**Document segment**.
——————
Now, this is a first version that we can expand over time.
In addition some native speakers or people that are able
to write understandable english (so not me) should review
the guide once we added it to our cvs.

So, I think we should vote now for the general tendency
outlined in the guide and not on every detail. If the guide
is accepted, we add it to our CVS, update it, change
details that perhaps might not be appropriate/correct and 
then try to follow it as good as we can.

Here is my +1 (of course) :)

The Cocoon Versioning Manifest (CVM)
This document covers how the Cocoon project is versioned. 
Since Cocoon is a framework, it is very important to define a stable API for
users and developers. However, we also need to move Cocoon forward,
technologically. To balance these two needs, a strict policy of versioning
is required, which users can rely upon to understand the limitations,
restrictions, and the changes that can occur from one release to the next.

Versions are denoted using a standard triplet of integers: 
MAJOR.MINOR.PATCH. The basic intent is that MAJOR versions are incompatible,
large-scale upgrades of the API. MINOR versions retain usage and extension
compatibility with older minor versions, and changes in the PATCH level are
perfectly compatible, forwards and backwards.

Following the main design principle of Cocoon, the pyramid of contracts, we
distinguish between users and developers of Cocoon.
A very rough distinction between them is that a user writes the application
using Cocoon without coding Java. There is one exception to this rule: flow
script - the java script is also written by the user.
A developer codes Java and provides additional functionality for the user,
so a developer extends Cocoon.

Therefore we distinguish between usage compatibility (user API) and
extension compatibility (developer API). Both compatibility levels cover
some kind of "source" compatibility. Cocoon does not provide binary
compatibility. But as Cocoon is distributed as a source release that you
have to compile anyway, it's saver to compile your own application code (if
any) using the version of Cocoon that your application runs on.

Usage Compatibility

'Usage' compatibility guarantees that an application written by a Cocoon
user is compatible. All files developed by a typical Cocoon user like xml
files, sitemaps, stylesheets (elements and namespace declarations) keep on
being picked up by the machinery and are dealt with correctly (sitemap
semantics, generator/transformer-picked up elements, config file
In fact this should cover everything (including flow script) but except own
Java code.
——————
[Data lines]
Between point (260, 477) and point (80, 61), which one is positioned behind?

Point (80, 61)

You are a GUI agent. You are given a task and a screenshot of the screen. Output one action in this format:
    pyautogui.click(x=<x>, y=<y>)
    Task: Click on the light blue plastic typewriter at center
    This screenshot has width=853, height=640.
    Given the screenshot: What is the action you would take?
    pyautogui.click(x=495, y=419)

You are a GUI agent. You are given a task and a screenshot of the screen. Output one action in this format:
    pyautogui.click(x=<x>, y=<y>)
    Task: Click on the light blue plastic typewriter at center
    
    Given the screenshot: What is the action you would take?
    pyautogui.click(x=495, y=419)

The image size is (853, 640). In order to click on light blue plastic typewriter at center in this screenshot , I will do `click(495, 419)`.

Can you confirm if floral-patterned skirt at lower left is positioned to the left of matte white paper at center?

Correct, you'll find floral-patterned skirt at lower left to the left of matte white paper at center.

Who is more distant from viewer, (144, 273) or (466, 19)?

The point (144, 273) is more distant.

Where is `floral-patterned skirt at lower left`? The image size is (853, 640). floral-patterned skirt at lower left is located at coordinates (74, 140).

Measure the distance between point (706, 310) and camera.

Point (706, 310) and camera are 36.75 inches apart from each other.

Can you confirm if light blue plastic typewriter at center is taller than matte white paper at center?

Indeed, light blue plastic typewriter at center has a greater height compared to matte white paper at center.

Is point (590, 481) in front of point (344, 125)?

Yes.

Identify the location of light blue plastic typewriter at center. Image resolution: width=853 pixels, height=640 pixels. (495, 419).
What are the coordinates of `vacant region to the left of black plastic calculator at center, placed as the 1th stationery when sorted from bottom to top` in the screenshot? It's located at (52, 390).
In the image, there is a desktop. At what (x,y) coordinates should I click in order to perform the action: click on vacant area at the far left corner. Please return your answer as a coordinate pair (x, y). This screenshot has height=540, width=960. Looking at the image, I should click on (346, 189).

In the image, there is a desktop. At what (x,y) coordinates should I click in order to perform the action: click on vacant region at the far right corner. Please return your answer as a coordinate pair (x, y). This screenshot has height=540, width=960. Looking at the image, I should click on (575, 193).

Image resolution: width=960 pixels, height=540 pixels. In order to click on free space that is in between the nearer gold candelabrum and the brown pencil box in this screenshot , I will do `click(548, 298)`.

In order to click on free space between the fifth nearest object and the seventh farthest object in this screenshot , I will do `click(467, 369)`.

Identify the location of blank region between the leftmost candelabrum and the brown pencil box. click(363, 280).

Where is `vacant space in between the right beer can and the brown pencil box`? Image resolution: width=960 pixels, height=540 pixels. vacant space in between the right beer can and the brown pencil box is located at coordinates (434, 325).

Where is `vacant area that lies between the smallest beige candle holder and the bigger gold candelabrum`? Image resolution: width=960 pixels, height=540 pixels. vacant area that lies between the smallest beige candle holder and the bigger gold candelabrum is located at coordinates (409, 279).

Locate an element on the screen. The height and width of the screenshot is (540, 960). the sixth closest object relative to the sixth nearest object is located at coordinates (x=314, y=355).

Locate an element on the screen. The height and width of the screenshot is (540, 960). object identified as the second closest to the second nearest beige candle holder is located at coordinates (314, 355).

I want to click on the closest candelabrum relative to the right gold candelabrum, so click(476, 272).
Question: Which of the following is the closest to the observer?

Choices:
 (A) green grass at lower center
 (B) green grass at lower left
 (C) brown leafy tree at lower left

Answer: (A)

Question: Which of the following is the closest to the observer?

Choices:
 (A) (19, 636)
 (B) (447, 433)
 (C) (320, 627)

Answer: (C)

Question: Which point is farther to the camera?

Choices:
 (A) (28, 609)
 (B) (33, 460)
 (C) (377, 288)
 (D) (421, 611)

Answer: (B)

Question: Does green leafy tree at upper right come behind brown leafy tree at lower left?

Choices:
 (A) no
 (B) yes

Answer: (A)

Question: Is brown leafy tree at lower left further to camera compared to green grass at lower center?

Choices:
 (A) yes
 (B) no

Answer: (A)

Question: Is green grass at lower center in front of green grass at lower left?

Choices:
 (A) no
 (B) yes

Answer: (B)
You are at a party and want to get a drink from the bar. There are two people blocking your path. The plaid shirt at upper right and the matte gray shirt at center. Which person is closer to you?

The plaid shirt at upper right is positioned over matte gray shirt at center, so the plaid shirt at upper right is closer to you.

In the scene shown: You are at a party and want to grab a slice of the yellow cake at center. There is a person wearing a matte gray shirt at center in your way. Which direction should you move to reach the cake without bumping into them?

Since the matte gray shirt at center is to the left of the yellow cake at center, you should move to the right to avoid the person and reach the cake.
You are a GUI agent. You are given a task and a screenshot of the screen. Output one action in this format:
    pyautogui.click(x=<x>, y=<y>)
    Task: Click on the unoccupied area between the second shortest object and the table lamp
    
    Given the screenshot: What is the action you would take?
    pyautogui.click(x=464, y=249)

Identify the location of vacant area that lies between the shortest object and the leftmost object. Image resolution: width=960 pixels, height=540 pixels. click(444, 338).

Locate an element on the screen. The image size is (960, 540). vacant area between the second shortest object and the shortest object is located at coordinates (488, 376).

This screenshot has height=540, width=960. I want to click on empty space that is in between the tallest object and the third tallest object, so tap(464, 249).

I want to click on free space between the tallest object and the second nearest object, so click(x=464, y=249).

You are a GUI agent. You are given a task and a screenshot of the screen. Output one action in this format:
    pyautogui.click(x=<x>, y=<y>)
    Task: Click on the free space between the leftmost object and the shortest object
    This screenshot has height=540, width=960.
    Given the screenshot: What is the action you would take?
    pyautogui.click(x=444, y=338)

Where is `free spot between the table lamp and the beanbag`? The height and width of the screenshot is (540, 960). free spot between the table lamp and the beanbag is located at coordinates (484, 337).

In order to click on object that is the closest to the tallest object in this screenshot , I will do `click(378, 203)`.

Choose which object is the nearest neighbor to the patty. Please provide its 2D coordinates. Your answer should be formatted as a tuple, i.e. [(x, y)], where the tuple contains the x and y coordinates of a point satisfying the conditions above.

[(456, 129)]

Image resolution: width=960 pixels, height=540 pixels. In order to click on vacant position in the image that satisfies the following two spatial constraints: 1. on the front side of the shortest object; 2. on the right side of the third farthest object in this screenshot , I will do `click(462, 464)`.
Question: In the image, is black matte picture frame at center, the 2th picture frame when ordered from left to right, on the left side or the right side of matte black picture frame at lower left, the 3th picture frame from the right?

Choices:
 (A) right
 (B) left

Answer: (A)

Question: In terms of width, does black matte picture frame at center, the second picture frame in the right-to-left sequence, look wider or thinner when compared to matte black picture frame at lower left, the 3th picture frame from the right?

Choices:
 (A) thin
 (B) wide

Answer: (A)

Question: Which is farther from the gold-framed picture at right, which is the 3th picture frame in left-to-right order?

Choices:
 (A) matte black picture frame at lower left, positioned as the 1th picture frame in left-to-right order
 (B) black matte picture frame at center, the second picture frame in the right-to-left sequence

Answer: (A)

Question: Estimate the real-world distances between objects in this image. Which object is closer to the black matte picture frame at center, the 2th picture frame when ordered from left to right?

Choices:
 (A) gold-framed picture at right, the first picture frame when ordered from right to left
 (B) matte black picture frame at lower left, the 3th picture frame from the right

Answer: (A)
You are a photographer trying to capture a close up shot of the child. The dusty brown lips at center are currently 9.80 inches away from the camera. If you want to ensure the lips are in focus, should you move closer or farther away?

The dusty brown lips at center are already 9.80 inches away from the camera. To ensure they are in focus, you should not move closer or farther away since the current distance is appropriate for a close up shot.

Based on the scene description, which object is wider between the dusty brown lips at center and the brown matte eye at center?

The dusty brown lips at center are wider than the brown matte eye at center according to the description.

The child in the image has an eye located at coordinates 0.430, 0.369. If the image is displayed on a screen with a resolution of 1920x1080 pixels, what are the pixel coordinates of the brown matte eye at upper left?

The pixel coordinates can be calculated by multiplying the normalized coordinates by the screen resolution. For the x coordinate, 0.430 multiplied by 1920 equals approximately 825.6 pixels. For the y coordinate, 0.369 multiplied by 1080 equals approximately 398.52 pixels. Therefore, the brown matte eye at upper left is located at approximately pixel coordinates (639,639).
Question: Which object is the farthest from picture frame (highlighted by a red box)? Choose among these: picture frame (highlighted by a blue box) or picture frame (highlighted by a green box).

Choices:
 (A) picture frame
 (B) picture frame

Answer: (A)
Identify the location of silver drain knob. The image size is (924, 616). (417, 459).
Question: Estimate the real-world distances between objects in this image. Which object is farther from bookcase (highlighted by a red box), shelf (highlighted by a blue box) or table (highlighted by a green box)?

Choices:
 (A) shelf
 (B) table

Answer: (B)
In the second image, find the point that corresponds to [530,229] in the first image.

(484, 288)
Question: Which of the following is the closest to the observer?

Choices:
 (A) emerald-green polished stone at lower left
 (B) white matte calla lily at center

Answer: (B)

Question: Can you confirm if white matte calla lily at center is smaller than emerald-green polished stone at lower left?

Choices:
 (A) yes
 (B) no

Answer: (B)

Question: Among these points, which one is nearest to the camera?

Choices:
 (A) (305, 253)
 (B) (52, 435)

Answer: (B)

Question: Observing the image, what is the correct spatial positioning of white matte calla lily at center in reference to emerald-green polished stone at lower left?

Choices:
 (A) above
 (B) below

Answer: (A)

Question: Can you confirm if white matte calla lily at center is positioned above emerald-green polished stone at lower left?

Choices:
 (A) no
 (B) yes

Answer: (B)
——————
**Exercise requirements**.
#1 Duplicate everything in the records from the line containing "Question: Does green" down to the line containing "This screenshot has height=540, width=960. I", with both of those lines included.
#2 Pick up the Cocoon versioning text from the point where it stops.
The Cocoon versioning text and the records come from separate, unrelated sources.

**Exercise answers**.
#1
Question: Does green leafy tree at upper right come behind brown leafy tree at lower left?

Choices:
 (A) no
 (B) yes

Answer: (A)

Question: Is brown leafy tree at lower left further to camera compared to green grass at lower center?

Choices:
 (A) yes
 (B) no

Answer: (A)

Question: Is green grass at lower center in front of green grass at lower left?

Choices:
 (A) no
 (B) yes

Answer: (B)
You are at a party and want to get a drink from the bar. There are two people blocking your path. The plaid shirt at upper right and the matte gray shirt at center. Which person is closer to you?

The plaid shirt at upper right is positioned over matte gray shirt at center, so the plaid shirt at upper right is closer to you.

In the scene shown: You are at a party and want to grab a slice of the yellow cake at center. There is a person wearing a matte gray shirt at center in your way. Which direction should you move to reach the cake without bumping into them?

Since the matte gray shirt at center is to the left of the yellow cake at center, you should move to the right to avoid the person and reach the cake.
You are a GUI agent. You are given a task and a screenshot of the screen. Output one action in this format:
    pyautogui.click(x=<x>, y=<y>)
    Task: Click on the unoccupied area between the second shortest object and the table lamp
    
    Given the screenshot: What is the action you would take?
    pyautogui.click(x=464, y=249)

Identify the location of vacant area that lies between the shortest object and the leftmost object. Image resolution: width=960 pixels, height=540 pixels. click(444, 338).

Locate an element on the screen. The image size is (960, 540). vacant area between the second shortest object and the shortest object is located at coordinates (488, 376).

This screenshot has height=540, width=960. I want to click on empty space that is in between the tallest object and the third tallest object, so tap(464, 249).

#2
Applications that write against a particular version will remain usage
compatible against later versions, until the major number changes.
Writing an application against a version means that this application does
not use any deprecated API of that version. Therefore minor version changes
are only usage compatible from one minor version to the direct following
one. For example 2.2 is usage compatible to 2.1.
But 2.3 is not necessary usage compatible to 2.1, although it is usage
compatible to 2.2. As long as you don't use deprecated API (and the API you
rely on does not get deprecated), your application is usage compatible
across all minor versions.

- a feature is introduced in 2.0 and used by the application.
- it is deprecated in 2.2.
- it will be removed in 2.3.

If the time inbetween two minor releases is very short, then it might happen
that deprecated
parts will be kept in the following minor release and are removed in a
follow-up minor
release. This is in order to ensure that users have time to update their
if they use the deprecated parts.

However, if an application uses an API which has become available in a
particular minor version, it (obviously) will no longer operate against
previous minor versions.

Extension Compatibility

'extension' compatibility guarantees that own extensions to what Cocoon
provides (own Java classes that interface directly with API in the Cocoon
distribution) compile and operate.

Applications that write against a particular version will remain extension
compatible against later versions until the major or the minor number
changes (Please note the difference to the usage compatibility). However,
the Cocoon developers take care that even if the minor number changes, most
of the own code still works and operates properly. Incompatible changes
between minor versions are kept to a minimum. Frequent new releases of
Cocoon ensure that developers have a smooth transition path.

If an interface/class changes in an incompatible way between minor version
changes, the Cocoon documentation will contain a detailed update guide that
contains a solution for every incompatible change.
So following this guide should make the update smoothly.

Deprecation and Exceptions

To continue the Cocoon development and to keep up with the innovations,
parts of Cocoon might get deprecated; this includes parts of the user
API and also parts of the developer API.

If a part of the user API is deprecated, this will be flagged through 
run-time warnings that appear in the logs but remain supported. This
indicates that an upcoming minor (or major) release will no longer 
support this.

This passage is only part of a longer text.